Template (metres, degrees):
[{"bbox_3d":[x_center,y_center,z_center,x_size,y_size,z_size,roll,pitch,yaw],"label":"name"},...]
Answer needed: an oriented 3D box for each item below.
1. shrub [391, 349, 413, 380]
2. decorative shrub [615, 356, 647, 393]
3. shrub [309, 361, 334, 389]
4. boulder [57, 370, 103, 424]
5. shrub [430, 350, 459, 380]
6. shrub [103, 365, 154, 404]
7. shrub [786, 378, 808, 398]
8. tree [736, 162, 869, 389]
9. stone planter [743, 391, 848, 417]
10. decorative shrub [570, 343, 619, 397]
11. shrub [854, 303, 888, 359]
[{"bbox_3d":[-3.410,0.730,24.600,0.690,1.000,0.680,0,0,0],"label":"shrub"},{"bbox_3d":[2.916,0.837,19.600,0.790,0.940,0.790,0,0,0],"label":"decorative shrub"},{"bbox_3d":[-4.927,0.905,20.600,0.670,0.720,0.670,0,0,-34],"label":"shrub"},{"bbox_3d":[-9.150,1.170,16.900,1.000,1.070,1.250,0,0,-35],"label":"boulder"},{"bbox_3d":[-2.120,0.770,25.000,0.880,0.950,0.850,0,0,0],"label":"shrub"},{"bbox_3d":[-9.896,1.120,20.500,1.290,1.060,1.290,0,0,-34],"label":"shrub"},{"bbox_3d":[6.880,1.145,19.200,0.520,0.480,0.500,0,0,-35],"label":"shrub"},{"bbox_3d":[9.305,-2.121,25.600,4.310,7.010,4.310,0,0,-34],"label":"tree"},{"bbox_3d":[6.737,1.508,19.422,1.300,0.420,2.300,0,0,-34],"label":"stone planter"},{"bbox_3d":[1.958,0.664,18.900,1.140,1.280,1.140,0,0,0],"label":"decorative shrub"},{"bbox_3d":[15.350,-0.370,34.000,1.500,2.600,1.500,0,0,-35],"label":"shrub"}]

Directions for this task: Show every line above that contains the string "label".

The answer:
[{"bbox_3d":[x_center,y_center,z_center,x_size,y_size,z_size,roll,pitch,yaw],"label":"name"},...]
[{"bbox_3d":[-3.410,0.730,24.600,0.690,1.000,0.680,0,0,0],"label":"shrub"},{"bbox_3d":[2.916,0.837,19.600,0.790,0.940,0.790,0,0,0],"label":"decorative shrub"},{"bbox_3d":[-4.927,0.905,20.600,0.670,0.720,0.670,0,0,-34],"label":"shrub"},{"bbox_3d":[-9.150,1.170,16.900,1.000,1.070,1.250,0,0,-35],"label":"boulder"},{"bbox_3d":[-2.120,0.770,25.000,0.880,0.950,0.850,0,0,0],"label":"shrub"},{"bbox_3d":[-9.896,1.120,20.500,1.290,1.060,1.290,0,0,-34],"label":"shrub"},{"bbox_3d":[6.880,1.145,19.200,0.520,0.480,0.500,0,0,-35],"label":"shrub"},{"bbox_3d":[9.305,-2.121,25.600,4.310,7.010,4.310,0,0,-34],"label":"tree"},{"bbox_3d":[6.737,1.508,19.422,1.300,0.420,2.300,0,0,-34],"label":"stone planter"},{"bbox_3d":[1.958,0.664,18.900,1.140,1.280,1.140,0,0,0],"label":"decorative shrub"},{"bbox_3d":[15.350,-0.370,34.000,1.500,2.600,1.500,0,0,-35],"label":"shrub"}]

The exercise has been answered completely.